> EXERCISE OBJECTIVE
Reproduce each of the following lines verbatim, with no changes.

> GIVEN ENTRIES
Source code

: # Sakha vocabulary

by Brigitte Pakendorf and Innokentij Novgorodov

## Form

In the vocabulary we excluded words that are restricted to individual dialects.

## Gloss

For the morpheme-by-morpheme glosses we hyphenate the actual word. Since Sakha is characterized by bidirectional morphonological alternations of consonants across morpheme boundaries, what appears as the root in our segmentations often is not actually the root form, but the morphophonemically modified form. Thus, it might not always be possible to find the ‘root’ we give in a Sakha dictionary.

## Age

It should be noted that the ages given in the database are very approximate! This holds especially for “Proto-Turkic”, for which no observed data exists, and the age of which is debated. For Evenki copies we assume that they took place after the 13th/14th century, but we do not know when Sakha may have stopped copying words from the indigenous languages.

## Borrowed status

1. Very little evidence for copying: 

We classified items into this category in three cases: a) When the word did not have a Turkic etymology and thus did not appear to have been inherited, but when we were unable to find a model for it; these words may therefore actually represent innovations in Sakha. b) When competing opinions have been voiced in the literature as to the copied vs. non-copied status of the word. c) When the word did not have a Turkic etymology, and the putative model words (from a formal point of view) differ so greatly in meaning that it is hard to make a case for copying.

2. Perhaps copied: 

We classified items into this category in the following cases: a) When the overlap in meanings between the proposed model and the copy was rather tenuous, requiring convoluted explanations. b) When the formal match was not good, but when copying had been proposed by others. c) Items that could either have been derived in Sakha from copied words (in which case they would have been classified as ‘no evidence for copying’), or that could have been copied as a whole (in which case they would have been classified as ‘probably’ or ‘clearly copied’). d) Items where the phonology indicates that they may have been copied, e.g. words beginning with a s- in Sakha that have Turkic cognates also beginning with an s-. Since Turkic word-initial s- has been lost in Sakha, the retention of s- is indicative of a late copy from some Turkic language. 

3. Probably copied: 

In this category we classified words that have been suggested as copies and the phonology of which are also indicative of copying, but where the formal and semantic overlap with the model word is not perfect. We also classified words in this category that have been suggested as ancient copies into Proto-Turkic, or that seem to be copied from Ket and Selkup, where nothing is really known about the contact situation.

> TASK OUTPUT
Source code

: # Sakha vocabulary

by Brigitte Pakendorf and Innokentij Novgorodov

## Form

In the vocabulary we excluded words that are restricted to individual dialects.

## Gloss

For the morpheme-by-morpheme glosses we hyphenate the actual word. Since Sakha is characterized by bidirectional morphonological alternations of consonants across morpheme boundaries, what appears as the root in our segmentations often is not actually the root form, but the morphophonemically modified form. Thus, it might not always be possible to find the ‘root’ we give in a Sakha dictionary.

## Age

It should be noted that the ages given in the database are very approximate! This holds especially for “Proto-Turkic”, for which no observed data exists, and the age of which is debated. For Evenki copies we assume that they took place after the 13th/14th century, but we do not know when Sakha may have stopped copying words from the indigenous languages.

## Borrowed status

1. Very little evidence for copying: 

We classified items into this category in three cases: a) When the word did not have a Turkic etymology and thus did not appear to have been inherited, but when we were unable to find a model for it; these words may therefore actually represent innovations in Sakha. b) When competing opinions have been voiced in the literature as to the copied vs. non-copied status of the word. c) When the word did not have a Turkic etymology, and the putative model words (from a formal point of view) differ so greatly in meaning that it is hard to make a case for copying.

2. Perhaps copied: 

We classified items into this category in the following cases: a) When the overlap in meanings between the proposed model and the copy was rather tenuous, requiring convoluted explanations. b) When the formal match was not good, but when copying had been proposed by others. c) Items that could either have been derived in Sakha from copied words (in which case they would have been classified as ‘no evidence for copying’), or that could have been copied as a whole (in which case they would have been classified as ‘probably’ or ‘clearly copied’). d) Items where the phonology indicates that they may have been copied, e.g. words beginning with a s- in Sakha that have Turkic cognates also beginning with an s-. Since Turkic word-initial s- has been lost in Sakha, the retention of s- is indicative of a late copy from some Turkic language. 

3. Probably copied: 

In this category we classified words that have been suggested as copies and the phonology of which are also indicative of copying, but where the formal and semantic overlap with the model word is not perfect. We also classified words in this category that have been suggested as ancient copies into Proto-Turkic, or that seem to be copied from Ket and Selkup, where nothing is really known about the contact situation.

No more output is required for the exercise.